Lasso-type estimators are routinely used to estimate high-dimensional time series models. The theoretical guarantees established for Lasso typically require the penalty level to be chosen in a suitable fashion often depending on unknown population quantities. Furthermore, the resulting estimates and the number of variables retained in the model depend crucially on the chosen penalty level. However, there is currently no theoretically founded guidance for this choice in the context of high-dimensional time series. Instead one resorts to selecting the penalty level in an ad hoc manner using, e.g., information criteria or cross-validation. We resolve this problem by considering estimation of the perhaps most commonly employed multivariate time series model, the linear vector autoregressive (VAR) model, and propose a weighted Lasso estimator with penalization chosen in a fully data-driven way.
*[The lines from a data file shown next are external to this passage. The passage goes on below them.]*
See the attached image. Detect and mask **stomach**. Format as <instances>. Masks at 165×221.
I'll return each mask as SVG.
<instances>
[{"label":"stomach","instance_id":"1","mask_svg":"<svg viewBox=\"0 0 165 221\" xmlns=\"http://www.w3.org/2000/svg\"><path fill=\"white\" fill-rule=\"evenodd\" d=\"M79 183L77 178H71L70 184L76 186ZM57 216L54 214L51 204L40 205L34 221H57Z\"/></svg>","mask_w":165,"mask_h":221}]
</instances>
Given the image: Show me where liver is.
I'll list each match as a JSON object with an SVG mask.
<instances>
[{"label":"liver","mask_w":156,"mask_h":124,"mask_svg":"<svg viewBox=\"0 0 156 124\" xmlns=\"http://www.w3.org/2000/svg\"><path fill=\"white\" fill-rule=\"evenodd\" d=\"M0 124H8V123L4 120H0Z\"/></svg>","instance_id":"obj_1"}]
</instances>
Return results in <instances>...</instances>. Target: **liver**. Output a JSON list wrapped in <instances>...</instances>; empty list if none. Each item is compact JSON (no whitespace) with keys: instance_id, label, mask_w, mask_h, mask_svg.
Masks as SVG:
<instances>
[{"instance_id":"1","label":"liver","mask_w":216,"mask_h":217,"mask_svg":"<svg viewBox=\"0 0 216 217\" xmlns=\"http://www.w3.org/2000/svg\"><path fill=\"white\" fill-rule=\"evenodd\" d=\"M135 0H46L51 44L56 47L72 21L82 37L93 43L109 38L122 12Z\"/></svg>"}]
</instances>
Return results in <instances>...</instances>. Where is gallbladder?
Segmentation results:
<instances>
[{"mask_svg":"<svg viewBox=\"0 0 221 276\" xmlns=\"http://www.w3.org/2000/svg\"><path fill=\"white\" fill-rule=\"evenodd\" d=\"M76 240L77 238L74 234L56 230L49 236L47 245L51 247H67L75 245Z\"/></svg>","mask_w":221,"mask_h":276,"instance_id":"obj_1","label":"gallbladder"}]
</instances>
The theoretical guarantees that we establish for the resulting estimation and prediction error match those currently available for methods based on infeasible choices of penalization. We thus provide a first solution for choosing the penalization in high-dimensional time series models.

翻译：Lasso型估计器被常规用于估计高维时间序列模型。针对Lasso方法建立的理论保证通常要求以适当方式选择惩罚参数，而这往往依赖于未知的总体特征。此外，最终估计结果及模型中保留的变量数量严重依赖于所选惩罚参数。然而，在高维时间序列背景下，目前尚无理论依据指导此类参数选择。实际应用中常采用信息准则或交叉验证等启发式方法进行惩罚参数选择。本研究通过考虑最常用的多变量时间序列模型——线性向量自回归（VAR）模型，提出一种完全基于数据驱动方式选择惩罚参数的加权Lasso估计器。我们所建立的估计误差和预测误差的理论保证，与当前基于不可行惩罚参数选择方法所能达到的指标相匹配。由此，本研究为高维时间序列模型的惩罚参数选择提供了首个解决方案。